Given the Vandermonde matrix $\mathbf{V}$ and a response vector $\mathbf{y}$ with $m$ observations, the polynomial regression model can be expressed as:

\mathbf{y} = \mathbf{V}\boldsymbol{\beta} + \boldsymbol{\epsilon}

where:

$\mathbf{y}$ is the vector of observed values of the dependent variable,
$\mathbf{V}$ is the Vandermonde matrix of transformed polynomial features,
$\boldsymbol{\beta}$ is the vector of coefficients $[\beta_0, \beta_1, \cdots, \beta_n]^T$ ,
$\boldsymbol{\epsilon}$ represents the vector of errors or residuals.

Derivation of the Normal Equation

The normal equation is derived from the principle of least squares, which aims to minimize the sum of squared residuals $RSS$ between the observed values $y$ and the values predicted by the model $\hat{y}$ .

Given the model equation in matrix form as $\mathbf{y} = \mathbf{V}\boldsymbol{\beta} + \boldsymbol{\epsilon}$ , where $\mathbf{V}$ is the Vandermonde matrix of polynomial features and $\mathbf{y}$ is the vector of observed values, the RSS is defined as:

RSS = (\mathbf{y} - \mathbf{V}\boldsymbol{\beta})^T(\mathbf{y} - \mathbf{V}\boldsymbol{\beta})

To find the minimum of $RSS$ , we take its derivative with respect to $\boldsymbol{\beta}$ and set it to zero.
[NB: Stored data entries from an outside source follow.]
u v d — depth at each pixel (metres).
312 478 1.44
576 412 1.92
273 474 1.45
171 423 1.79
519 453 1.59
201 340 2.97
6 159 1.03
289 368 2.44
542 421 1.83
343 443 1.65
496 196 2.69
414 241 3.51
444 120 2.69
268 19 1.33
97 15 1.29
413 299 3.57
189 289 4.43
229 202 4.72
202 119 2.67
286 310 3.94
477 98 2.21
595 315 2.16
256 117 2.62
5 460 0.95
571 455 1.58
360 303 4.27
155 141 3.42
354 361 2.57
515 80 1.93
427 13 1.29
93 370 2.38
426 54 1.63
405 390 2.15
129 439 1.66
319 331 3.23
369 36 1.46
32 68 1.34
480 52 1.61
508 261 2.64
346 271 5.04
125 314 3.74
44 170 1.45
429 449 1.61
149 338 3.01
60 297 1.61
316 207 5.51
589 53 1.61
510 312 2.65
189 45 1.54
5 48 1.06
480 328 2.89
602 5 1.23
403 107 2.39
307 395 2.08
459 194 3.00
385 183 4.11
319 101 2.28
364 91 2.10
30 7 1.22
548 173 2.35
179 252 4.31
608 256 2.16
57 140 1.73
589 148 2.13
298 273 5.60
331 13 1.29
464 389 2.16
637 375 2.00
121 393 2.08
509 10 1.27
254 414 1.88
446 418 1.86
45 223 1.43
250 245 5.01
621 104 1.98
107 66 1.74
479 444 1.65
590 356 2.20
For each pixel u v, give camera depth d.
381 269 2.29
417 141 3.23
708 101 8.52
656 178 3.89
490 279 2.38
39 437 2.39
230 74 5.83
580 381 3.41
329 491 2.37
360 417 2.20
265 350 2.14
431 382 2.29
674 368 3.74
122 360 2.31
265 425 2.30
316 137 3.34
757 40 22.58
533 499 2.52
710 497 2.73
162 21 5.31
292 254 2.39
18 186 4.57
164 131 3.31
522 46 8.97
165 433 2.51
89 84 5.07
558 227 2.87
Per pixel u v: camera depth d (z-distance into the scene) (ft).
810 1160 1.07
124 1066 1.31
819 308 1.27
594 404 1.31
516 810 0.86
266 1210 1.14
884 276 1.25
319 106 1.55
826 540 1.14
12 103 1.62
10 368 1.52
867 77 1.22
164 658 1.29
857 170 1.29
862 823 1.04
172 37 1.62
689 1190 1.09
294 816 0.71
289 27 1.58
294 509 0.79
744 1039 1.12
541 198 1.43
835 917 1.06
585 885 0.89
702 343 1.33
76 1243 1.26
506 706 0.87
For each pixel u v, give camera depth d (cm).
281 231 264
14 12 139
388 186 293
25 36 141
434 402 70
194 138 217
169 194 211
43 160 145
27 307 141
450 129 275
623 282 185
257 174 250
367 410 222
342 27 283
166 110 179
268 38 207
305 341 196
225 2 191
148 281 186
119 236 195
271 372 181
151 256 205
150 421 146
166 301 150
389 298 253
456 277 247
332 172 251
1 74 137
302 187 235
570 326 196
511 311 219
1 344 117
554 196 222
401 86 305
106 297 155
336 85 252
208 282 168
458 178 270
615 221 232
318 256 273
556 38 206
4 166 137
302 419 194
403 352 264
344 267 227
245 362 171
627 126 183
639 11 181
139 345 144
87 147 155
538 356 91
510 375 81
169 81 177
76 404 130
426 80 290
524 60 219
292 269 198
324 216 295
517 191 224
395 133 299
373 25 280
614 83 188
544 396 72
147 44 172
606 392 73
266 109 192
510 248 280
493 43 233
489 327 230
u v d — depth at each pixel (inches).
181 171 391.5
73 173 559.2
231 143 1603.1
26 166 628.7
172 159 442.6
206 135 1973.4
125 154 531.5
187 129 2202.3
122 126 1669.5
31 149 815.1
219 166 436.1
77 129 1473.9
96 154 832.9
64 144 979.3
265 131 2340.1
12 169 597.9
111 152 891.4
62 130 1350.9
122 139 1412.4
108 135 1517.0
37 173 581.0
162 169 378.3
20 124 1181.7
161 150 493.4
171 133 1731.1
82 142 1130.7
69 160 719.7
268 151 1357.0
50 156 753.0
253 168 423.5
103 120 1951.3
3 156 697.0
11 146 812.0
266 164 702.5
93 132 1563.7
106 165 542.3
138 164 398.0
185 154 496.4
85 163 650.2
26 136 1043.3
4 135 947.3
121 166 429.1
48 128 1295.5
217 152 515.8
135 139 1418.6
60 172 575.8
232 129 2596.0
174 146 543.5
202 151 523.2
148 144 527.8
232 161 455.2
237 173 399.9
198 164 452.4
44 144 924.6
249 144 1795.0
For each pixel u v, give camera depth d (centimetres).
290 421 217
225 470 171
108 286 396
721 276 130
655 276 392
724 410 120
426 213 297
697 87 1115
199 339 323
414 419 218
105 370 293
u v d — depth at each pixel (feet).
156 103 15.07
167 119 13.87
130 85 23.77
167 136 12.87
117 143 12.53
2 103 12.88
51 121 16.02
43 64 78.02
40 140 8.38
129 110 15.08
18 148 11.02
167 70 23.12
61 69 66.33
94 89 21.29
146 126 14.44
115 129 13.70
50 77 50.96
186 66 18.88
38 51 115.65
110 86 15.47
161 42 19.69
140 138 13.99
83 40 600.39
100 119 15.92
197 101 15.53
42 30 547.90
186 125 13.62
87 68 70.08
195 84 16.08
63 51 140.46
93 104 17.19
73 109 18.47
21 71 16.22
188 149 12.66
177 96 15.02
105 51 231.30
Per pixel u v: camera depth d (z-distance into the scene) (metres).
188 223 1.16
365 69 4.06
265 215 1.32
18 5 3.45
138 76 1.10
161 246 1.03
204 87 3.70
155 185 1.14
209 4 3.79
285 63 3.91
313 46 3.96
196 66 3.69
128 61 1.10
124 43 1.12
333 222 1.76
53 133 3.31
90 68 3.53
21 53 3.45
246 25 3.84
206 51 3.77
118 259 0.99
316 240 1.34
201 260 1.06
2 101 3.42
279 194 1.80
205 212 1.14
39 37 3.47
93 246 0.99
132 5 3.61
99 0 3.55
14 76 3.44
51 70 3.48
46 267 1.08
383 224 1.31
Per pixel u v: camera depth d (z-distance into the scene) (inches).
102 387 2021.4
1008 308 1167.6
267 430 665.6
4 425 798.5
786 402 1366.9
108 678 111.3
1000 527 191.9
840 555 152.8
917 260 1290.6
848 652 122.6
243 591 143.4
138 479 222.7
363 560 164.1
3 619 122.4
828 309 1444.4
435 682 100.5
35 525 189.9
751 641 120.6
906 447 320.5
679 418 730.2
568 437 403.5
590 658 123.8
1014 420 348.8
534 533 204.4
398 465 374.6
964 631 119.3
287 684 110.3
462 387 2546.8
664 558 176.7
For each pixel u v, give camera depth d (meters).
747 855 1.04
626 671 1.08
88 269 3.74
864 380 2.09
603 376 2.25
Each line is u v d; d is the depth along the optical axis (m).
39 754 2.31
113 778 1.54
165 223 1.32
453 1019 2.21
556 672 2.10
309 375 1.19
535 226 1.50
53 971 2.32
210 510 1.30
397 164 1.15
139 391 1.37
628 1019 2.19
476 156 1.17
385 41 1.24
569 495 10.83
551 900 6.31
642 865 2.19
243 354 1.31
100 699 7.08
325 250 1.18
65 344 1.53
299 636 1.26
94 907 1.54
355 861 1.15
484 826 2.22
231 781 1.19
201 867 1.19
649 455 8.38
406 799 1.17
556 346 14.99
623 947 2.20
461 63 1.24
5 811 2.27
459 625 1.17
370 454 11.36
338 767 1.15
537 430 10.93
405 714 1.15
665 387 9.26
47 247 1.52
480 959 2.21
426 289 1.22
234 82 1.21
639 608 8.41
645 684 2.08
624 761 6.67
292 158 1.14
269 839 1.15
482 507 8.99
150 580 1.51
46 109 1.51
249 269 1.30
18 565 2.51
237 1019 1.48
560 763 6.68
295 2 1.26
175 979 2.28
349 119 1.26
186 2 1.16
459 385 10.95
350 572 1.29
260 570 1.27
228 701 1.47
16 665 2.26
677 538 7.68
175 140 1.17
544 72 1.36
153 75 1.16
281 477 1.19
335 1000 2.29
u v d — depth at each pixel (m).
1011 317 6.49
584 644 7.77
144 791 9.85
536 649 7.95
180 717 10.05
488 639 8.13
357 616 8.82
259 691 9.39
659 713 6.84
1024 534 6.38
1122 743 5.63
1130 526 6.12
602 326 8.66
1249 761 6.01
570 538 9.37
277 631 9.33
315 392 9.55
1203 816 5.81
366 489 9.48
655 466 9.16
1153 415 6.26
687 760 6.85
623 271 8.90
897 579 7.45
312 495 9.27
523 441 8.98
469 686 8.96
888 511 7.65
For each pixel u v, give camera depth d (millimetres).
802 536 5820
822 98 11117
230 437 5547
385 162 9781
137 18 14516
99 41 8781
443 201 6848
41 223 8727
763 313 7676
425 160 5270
This process involves the following steps:

Expand the RSS equation:
$RSS = \mathbf{y}^T\mathbf{y} - \mathbf{y}^T\mathbf{V}\boldsymbol{\beta} - \boldsymbol{\beta}^T\mathbf{V}^T\mathbf{y} + \boldsymbol{\beta}^T\mathbf{V}^T\mathbf{V}\boldsymbol{\beta}$
Take the derivative of RSS with respect to $\boldsymbol{\beta}$ :
$\frac{\partial RSS}{\partial \boldsymbol{\beta}} = -2\mathbf{V}^T\mathbf{y} + 2\mathbf{V}^T\mathbf{V}\boldsymbol{\beta}$
Set the derivative to zero and solve for $\boldsymbol{\beta}$ :
$\mathbf{V}^T\mathbf{V}\boldsymbol{\beta} = \mathbf{V}^T\mathbf{y}$ $\boldsymbol{\beta} = (\mathbf{V}^T\mathbf{V})^{-1}\mathbf{V}^T\mathbf{y}$

This final equation, $\boldsymbol{\beta} = (\mathbf{V}^T\mathbf{V})^{-1}\mathbf{V}^T\mathbf{y}$ , is known as the normal equation. It provides a direct method to compute the coefficients $\boldsymbol{\beta}$ that minimize the $RSS$ , and thus, the error between the predicted and observed values.

Detailed Computation Steps

Normal Equation Computation

Generate the Vandermonde Matrix $\mathbf{V}$ for your data.
Compute $\mathbf{V}^T\mathbf{V}$ : Multiply the transpose of $\mathbf{V}$ by $\mathbf{V}$ .
Compute $(\mathbf{V}^T\mathbf{V})^{-1}$ : Find the inverse of the matrix obtained in step 2.
Compute $\mathbf{V}^T\mathbf{y}$ : Multiply the transpose of $\mathbf{V}$ by the response vector $\mathbf{y}$ .
Calculate $\boldsymbol{\beta}$ : Multiply the matrix from step 3 by the vector obtained in step 4.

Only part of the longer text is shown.